Texto do exercício>
┌──
Nos meandros da História
O tema sugere um exercício de prospectiva a partir de uma análise do momento histórico atual. Vivemos um período de grandes transformações, em todas as esferas da vida social e cultural e as mudanças trazem em seu bojo um elemento de incerteza e insegurança quanto ao dia de amanhã. “O futuro não está mais ali” ou, não se tem mais previsibilidade. Por outro lado, como dizia um filósofo no século passado, …”tudo que é sólido se desmancha no ar”, traduzindo o clima geral de dúvidas e desorientações presente em nossa sociedade.
Assim, voltamos a discutir, de acordo com nossa tradição …”em cada geração” (behol dor vador…) e a interrogar-nos sobre aspectos e dimensões essenciais para a nossa sobrevivência: quem somos? aonde vamos? Seria isso motivo para pessimismo? Nas culturas orientais, a palavra crise é representada por um ideograma que mostra um buraco negro, no fim do qual surge um raio de luz. Portanto, sem minimizar os problemas e dificuldades da conjuntura atual, seguiremos em direção à luz.
Antes de iniciar a nossa análise, vejamos as premissas do nosso discurso.
A nossa abordagem do tema será do geral para o particular, do contexto para o objeto específico, a partir do entendimento de que “o todo é diferente da soma, de suas partes”. A visão sistêmica nos permite captar as relações e interações mais dinâmicas dos fenômenos sócio-culturais.
A segunda premissa, metodológica em sua natureza, refere-nos à historicidade desses mesmos fenômenos, produtos de um longo processo de evolução não-linear, caracterizado por contradições e conflitos que permeiam a todo o sistema e assim, dificultam prognósticos mais acurados quanto ao desfecho de situações problemáticas.
A terceira premissa logicamente decorrente, afirma a construção social da realidade ou, …”os homens (e, obviamente, também as mulheres) fazem sua história, embora em condições e circunstâncias herdadas, não por eles criadas”. Recusamos as interpretações que tornam a espécie humana em objeto de determinações de poderes sobrenaturais e infindáveis, aos quais se deve sujeição e obediência cegas… “Os seres humanos são condenados a serem livres” dizia Jean-Paul Sartre.
Ser livre significa escolher - fazer opções e assumir responsabilidade pelo que fazemos
e pelo que deixamos de fazer.
Ao fazer as nossas opções e escolhendo nosso caminho, atribuímos significados à nossa vida e encontramos razões e sentido por nossa existência.
No estágio alcançado pela evolução da humanidade, o “homo culturalis” - criador de cultura - não pode viver sem significados, objetivos e valores, sem os quais a vida se transforma em lugar de angustia, alienação, tédio e violência. Talvez, nisto reside a raiz da busca incansável do ser humano, para responder às indagações existenciais - “quem somos - aonde vamos?” e para descobrir e compreender a “ordem” subjacente à vida.
└──
Linhas fornecidas>
┌──
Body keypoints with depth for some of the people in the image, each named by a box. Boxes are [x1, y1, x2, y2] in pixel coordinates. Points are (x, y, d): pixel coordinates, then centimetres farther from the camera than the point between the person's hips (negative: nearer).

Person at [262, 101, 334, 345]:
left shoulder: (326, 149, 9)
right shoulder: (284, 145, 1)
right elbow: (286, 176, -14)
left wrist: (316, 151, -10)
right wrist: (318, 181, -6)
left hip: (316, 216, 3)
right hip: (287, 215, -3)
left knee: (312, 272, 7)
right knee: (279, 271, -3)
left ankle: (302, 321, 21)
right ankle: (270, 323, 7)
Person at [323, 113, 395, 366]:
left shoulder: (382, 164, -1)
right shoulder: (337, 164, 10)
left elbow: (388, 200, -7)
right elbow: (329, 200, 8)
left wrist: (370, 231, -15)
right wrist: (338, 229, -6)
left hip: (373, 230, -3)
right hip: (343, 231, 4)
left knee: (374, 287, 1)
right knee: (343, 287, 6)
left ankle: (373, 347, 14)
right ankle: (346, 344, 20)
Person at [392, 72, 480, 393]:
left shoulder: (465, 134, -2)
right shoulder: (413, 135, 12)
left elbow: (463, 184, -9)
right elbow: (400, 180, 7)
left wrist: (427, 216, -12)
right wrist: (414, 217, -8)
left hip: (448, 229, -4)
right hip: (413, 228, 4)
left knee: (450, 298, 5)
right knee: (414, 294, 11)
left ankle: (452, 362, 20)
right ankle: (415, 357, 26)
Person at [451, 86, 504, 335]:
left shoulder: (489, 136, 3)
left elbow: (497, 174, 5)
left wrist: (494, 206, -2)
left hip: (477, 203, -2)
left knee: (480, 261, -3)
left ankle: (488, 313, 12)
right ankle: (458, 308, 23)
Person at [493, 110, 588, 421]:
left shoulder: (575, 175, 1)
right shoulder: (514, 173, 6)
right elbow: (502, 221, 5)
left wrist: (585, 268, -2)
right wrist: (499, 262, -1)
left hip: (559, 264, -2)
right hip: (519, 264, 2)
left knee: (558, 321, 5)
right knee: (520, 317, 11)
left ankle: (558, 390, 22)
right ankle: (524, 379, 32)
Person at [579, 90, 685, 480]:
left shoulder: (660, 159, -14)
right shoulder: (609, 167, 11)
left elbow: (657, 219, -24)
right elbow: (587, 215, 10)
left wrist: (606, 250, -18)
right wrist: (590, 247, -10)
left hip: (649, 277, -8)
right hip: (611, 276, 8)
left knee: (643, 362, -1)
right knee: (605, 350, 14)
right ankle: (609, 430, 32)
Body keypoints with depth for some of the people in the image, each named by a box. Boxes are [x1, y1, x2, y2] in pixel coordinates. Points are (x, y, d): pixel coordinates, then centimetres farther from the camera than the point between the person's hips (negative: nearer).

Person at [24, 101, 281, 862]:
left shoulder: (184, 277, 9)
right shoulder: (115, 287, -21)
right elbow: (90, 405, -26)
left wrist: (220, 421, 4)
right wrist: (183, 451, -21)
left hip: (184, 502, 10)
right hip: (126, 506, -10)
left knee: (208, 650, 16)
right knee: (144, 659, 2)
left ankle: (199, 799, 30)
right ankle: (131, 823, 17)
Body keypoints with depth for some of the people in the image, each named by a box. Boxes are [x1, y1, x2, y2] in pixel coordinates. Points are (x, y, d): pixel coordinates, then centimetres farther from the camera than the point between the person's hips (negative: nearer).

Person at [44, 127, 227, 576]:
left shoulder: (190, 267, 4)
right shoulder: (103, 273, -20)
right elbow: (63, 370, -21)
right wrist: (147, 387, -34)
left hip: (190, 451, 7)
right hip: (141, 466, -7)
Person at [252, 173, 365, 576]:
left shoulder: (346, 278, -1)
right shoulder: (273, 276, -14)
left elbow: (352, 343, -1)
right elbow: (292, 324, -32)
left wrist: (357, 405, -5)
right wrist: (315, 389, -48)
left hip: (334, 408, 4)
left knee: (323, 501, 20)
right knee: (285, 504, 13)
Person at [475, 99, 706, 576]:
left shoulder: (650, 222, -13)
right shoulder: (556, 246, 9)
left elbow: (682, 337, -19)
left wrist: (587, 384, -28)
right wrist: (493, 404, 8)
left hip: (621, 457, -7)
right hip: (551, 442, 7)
└──
Enunciado 1> Segundo o texto sobre os meandros da História, sem quais coisas o "homo culturalis" não pode viver? Liste todas.
Enunciado 2> Renomeie "Person at" para "Pessoa em" nas linhas, desde a primeira delas até a que contém "left shoulder: (575, 175, 1)", ambas incluídas, e reescreva todo esse trecho das linhas sem nenhuma outra alteração.
O texto e as linhas são materiais independentes entre si.

Solução da tarefa 1> Significados, objetivos e valores.

Solução da tarefa 2>
Body keypoints with depth for some of the people in the image, each named by a box. Boxes are [x1, y1, x2, y2] in pixel coordinates. Points are (x, y, d): pixel coordinates, then centimetres farther from the camera than the point between the person's hips (negative: nearer).

Pessoa em [262, 101, 334, 345]:
left shoulder: (326, 149, 9)
right shoulder: (284, 145, 1)
right elbow: (286, 176, -14)
left wrist: (316, 151, -10)
right wrist: (318, 181, -6)
left hip: (316, 216, 3)
right hip: (287, 215, -3)
left knee: (312, 272, 7)
right knee: (279, 271, -3)
left ankle: (302, 321, 21)
right ankle: (270, 323, 7)
Pessoa em [323, 113, 395, 366]:
left shoulder: (382, 164, -1)
right shoulder: (337, 164, 10)
left elbow: (388, 200, -7)
right elbow: (329, 200, 8)
left wrist: (370, 231, -15)
right wrist: (338, 229, -6)
left hip: (373, 230, -3)
right hip: (343, 231, 4)
left knee: (374, 287, 1)
right knee: (343, 287, 6)
left ankle: (373, 347, 14)
right ankle: (346, 344, 20)
Pessoa em [392, 72, 480, 393]:
left shoulder: (465, 134, -2)
right shoulder: (413, 135, 12)
left elbow: (463, 184, -9)
right elbow: (400, 180, 7)
left wrist: (427, 216, -12)
right wrist: (414, 217, -8)
left hip: (448, 229, -4)
right hip: (413, 228, 4)
left knee: (450, 298, 5)
right knee: (414, 294, 11)
left ankle: (452, 362, 20)
right ankle: (415, 357, 26)
Pessoa em [451, 86, 504, 335]:
left shoulder: (489, 136, 3)
left elbow: (497, 174, 5)
left wrist: (494, 206, -2)
left hip: (477, 203, -2)
left knee: (480, 261, -3)
left ankle: (488, 313, 12)
right ankle: (458, 308, 23)
Pessoa em [493, 110, 588, 421]:
left shoulder: (575, 175, 1)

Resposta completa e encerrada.